• **Passage**
— begin —
The Cyber Threat landscape in 2023
The digital world is complex and cyber threats appear to be around every corner. What we need to do however is look at how we can enable people and keep them safe from common (realistic) threats that they will almost certainly face (rather than saying everything is a risk!), The intent of this post is to tackle key common threats, risks and vulnerabilities (and countermeasures). It is high level, it is a generic and general, it is not a bespoke tailored guide for each person. It does not cover every single risk scenario someone may face, it simply looks at what I think people may want to focus on (given what I see). (I’m having to caveat this loads to try and stop the tin foil hat loonies making a scene about edge cases I haven’t covered)
Common Cyber Threats
This list is not every possibly attack that could or may occur, but it’s a view on common threats that most people may face:
- Scammers/Fraudsters – they are trying to get your money!
- Internet based authentication attacks (stolen credential use)
- Phishing – of all forms, via email, SMS, WhatsApp message etc.)
- Malvertising (Malware delivered via adverts)
- Backdoored Apps
- Device loss/Device Theft
- Device Theft + Bank Drains (targeted, typically to high net worth)
- Car theft/Car belonging theft, via contactless key amplification and redirection attacks.
What are the criminals trying to get?
This is a typical view, clearly the world is varied but largely what I see in the cyber crime space is people trying to get financial benefit!
— end —
• **Written request 1**
List every common cyber threat that the post on the 2023 cyber threat landscape names in its list.
The records that follow come from a source unrelated to the post on the cyber threat landscape.

• **Entries shown**
— begin —
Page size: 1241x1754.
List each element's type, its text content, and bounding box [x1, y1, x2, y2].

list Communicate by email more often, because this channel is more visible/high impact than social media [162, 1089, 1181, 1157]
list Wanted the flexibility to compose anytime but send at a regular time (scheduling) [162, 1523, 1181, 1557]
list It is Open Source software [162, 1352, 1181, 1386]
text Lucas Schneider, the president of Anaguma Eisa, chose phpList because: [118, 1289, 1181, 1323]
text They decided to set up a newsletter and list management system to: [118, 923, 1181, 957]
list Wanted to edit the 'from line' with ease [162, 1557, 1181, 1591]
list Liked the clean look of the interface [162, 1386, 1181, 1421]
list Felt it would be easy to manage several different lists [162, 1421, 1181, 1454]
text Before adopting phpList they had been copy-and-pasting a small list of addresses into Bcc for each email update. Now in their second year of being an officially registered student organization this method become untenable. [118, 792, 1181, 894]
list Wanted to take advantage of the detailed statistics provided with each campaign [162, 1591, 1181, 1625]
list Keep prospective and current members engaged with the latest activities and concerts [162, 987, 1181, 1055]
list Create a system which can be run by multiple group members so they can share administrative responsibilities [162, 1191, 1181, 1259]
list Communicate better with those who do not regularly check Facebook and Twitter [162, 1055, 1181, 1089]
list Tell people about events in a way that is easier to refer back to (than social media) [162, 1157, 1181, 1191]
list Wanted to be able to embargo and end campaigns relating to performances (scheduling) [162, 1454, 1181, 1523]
— end —
• **Written request 2**
Output every line of the records above exactly as they appear, from the first line to the last.

• **Correct result 1**
- Scammers/Fraudsters
- Internet based authentication attacks (stolen credential use)
- Phishing
- Malvertising (Malware delivered via adverts)
- Backdoored Apps
- Device loss/Device Theft
- Device Theft + Bank Drains
- Car theft/Car belonging theft, via contactless key amplification and redirection attacks

• **Correct result 2**
Page size: 1241x1754.
List each element's type, its text content, and bounding box [x1, y1, x2, y2].

list Communicate by email more often, because this channel is more visible/high impact than social media [162, 1089, 1181, 1157]
list Wanted the flexibility to compose anytime but send at a regular time (scheduling) [162, 1523, 1181, 1557]
list It is Open Source software [162, 1352, 1181, 1386]
text Lucas Schneider, the president of Anaguma Eisa, chose phpList because: [118, 1289, 1181, 1323]
text They decided to set up a newsletter and list management system to: [118, 923, 1181, 957]
list Wanted to edit the 'from line' with ease [162, 1557, 1181, 1591]
list Liked the clean look of the interface [162, 1386, 1181, 1421]
list Felt it would be easy to manage several different lists [162, 1421, 1181, 1454]
text Before adopting phpList they had been copy-and-pasting a small list of addresses into Bcc for each email update. Now in their second year of being an officially registered student organization this method become untenable. [118, 792, 1181, 894]
list Wanted to take advantage of the detailed statistics provided with each campaign [162, 1591, 1181, 1625]
list Keep prospective and current members engaged with the latest activities and concerts [162, 987, 1181, 1055]
list Create a system which can be run by multiple group members so they can share administrative responsibilities [162, 1191, 1181, 1259]
list Communicate better with those who do not regularly check Facebook and Twitter [162, 1055, 1181, 1089]
list Tell people about events in a way that is easier to refer back to (than social media) [162, 1157, 1181, 1191]
list Wanted to be able to embargo and end campaigns relating to performances (scheduling) [162, 1454, 1181, 1523]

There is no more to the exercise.